Задание 1: Перечислите все географические названия (города, страны, части света), которые встречаются в отрывке о немецких евреях и революции.

Отрывок для чтения:
------

Пытаясь предотвратить непоправимое, Теодор Лессинг и Гершом Шолем осудили само «право» своих единоверцев «культурными штурмами» вломиться в немецкую душу. «Поймите, — предупредили они, — еврейская “любовь” к немцам безответна! Они никогда не принимали нас и не считали своими. Не было никакой встречи между нашей и германской культурами. Шел постоянный процесс нашего самоотречения, унизительной капитуляции, отказа от своей собственной еврейской культуры…»

Мировая война усугубила положение: под патриотические марши штурмисты и вовсе распоясались, перекинувшись с «культуры» на политику. И тут как черт из преисподней выскочил Троцкий! В марте 1917 года, перед отъездом из Нью—Йорка в Россию, вздыбленную Февралем, он оповещает мировую общественность о том, что «…развитие революционной борьбы и создание революционного рабочего правительства России нанесет смертельный удар Гогенцоллерну, ибо даст могущественный толчок революционному движению германского пролетариата… Война, — вещает этот предрекатель смут и разбоев, — превратила Европу в пороховой погреб социальной революции. Русский пролетариат бросает теперь в этот пороховой склад зажженный факел! И если случится невероятное, — продолжает он, — если консервативная социал–патриотическая организация помешает немецкому пролетариату подняться против своих правящих классов, тогда, разумеется, русский рабочий класс… защитит революцию в Германии с оружием в руках. Революционное рабочее правительство в России будет вести борьбу против Гогенцоллернов, побуждая братский немецкий пролетариат подниматься против общего врага… И дело пойдет не о защите какого–то отечества, а о спасении революции (еврейской, по–видимому) в Германии и перенесении ее в следующую страну».

(Услышав это от Карла, а потом прочтя «своими глазами» такое, я ужаснулся: ни один сущий Иуда — тем более евангельский Искариот — так подло и так нагло не подставил «под монастырь» собственный свой народ!)

Для немцев, которые наряду с евреями тоже умели читать, это было уже «не просто» «соревнованием культур», но неспровоцированным объявлением евреями беспощадной войны немецкому народу и его образу жизни. Но ведь читать умели не одни немцы! вся Европа тоже худо–бедно, но читала. И Гитлер востребован был немедленно! В пожарном порядке! И вопрос, таким образом, решался как бы сам собою…

А пока немецкие евреи жили себе, щекотимые блистательными революционными викториями собственных люксембургов, либкнехтов, левинэ, радеков и прочей сарыни, уже было и в Германии споро и энергично нащупывавших, где и что лежит плохо. Еще не догадываясь, чем это им всем обернется.

------

Материал:
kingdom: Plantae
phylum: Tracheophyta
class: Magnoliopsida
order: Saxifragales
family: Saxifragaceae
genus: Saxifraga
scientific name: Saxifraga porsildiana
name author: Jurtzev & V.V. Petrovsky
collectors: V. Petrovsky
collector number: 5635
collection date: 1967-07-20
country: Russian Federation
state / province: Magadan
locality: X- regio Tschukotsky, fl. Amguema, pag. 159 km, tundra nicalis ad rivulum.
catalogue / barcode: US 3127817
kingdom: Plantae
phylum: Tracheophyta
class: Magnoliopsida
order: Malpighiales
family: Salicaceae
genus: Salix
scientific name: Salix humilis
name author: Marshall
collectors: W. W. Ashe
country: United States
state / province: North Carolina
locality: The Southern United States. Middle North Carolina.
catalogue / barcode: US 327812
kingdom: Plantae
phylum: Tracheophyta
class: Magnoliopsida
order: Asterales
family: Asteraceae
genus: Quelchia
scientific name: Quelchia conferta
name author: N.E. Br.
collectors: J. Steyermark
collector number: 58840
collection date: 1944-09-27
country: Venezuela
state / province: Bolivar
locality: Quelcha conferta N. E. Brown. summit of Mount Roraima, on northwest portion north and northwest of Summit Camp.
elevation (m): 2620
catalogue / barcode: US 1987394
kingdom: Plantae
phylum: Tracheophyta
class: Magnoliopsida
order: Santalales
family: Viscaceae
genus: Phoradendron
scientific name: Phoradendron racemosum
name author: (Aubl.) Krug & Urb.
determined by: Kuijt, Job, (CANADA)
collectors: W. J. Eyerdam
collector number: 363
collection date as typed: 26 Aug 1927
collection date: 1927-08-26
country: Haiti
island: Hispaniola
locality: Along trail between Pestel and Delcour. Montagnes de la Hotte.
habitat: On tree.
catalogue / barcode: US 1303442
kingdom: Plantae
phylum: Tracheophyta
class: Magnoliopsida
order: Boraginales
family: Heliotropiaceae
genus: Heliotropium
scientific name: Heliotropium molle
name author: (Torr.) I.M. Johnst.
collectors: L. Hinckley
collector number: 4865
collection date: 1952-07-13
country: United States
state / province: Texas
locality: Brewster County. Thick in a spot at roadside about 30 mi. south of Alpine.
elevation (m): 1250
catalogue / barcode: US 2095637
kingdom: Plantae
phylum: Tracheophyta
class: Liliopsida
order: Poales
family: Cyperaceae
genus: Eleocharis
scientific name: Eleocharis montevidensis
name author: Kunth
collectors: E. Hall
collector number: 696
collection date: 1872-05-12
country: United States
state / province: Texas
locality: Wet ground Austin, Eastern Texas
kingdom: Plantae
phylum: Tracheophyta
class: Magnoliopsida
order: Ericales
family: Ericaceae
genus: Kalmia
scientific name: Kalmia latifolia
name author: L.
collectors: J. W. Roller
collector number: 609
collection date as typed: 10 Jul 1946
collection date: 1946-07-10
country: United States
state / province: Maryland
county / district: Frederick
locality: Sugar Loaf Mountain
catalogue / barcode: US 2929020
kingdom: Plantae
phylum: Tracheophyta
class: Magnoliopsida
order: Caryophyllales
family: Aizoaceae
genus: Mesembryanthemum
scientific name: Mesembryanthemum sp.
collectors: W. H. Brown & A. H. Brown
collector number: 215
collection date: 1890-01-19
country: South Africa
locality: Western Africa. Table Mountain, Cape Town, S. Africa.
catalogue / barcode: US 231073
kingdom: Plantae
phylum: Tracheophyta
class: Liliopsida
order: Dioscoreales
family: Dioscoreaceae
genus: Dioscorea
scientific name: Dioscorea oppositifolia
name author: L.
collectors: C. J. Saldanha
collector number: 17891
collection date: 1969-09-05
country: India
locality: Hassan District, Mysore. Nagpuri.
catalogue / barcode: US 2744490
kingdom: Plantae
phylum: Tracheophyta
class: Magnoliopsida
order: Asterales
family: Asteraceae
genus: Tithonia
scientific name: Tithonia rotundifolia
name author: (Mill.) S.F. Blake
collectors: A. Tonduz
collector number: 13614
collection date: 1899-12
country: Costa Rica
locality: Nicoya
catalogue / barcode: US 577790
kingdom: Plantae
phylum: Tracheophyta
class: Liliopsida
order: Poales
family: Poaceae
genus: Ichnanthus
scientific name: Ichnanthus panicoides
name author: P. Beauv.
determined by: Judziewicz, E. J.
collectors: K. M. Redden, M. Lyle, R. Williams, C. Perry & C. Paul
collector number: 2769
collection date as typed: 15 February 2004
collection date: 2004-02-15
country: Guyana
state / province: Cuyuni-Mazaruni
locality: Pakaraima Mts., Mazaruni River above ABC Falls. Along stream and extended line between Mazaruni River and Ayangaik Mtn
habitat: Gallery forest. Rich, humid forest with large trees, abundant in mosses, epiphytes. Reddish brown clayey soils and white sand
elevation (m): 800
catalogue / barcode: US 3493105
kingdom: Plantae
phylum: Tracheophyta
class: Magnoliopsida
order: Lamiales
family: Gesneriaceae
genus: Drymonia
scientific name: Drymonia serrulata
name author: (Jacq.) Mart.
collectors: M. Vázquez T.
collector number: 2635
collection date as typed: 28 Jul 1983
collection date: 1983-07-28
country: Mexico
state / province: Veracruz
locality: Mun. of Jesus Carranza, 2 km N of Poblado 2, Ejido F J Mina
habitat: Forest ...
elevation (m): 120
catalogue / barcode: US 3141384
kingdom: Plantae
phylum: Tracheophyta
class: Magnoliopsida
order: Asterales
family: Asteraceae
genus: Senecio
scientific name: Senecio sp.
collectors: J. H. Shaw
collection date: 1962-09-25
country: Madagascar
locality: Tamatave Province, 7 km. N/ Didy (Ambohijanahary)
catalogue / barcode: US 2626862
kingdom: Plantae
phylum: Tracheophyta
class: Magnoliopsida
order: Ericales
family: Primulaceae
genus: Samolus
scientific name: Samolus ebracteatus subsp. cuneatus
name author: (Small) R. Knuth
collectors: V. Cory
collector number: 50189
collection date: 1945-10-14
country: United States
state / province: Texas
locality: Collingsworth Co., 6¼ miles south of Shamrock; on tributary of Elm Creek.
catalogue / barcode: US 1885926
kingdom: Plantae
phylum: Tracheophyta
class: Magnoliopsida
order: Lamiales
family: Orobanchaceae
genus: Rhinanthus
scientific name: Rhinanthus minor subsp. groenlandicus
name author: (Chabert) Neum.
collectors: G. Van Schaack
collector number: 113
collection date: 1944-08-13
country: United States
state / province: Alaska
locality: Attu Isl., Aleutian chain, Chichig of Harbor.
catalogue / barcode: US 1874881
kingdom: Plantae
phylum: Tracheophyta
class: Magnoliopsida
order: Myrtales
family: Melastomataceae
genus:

------

Задание 2: Перепечатайте из записей строки, начиная со строки с «collection date: 1969-09-05» и заканчивая строкой с «locality: Nicoya» включительно.

Правильный ответ 1: Нью-Йорк, Россия, Германия, Европа

Правильный ответ 2:
collection date: 1969-09-05
country: India
locality: Hassan District, Mysore. Nagpuri.
catalogue / barcode: US 2744490
kingdom: Plantae
phylum: Tracheophyta
class: Magnoliopsida
order: Asterales
family: Asteraceae
genus: Tithonia
scientific name: Tithonia rotundifolia
name author: (Mill.) S.F. Blake
collectors: A. Tonduz
collector number: 13614
collection date: 1899-12
country: Costa Rica
locality: Nicoya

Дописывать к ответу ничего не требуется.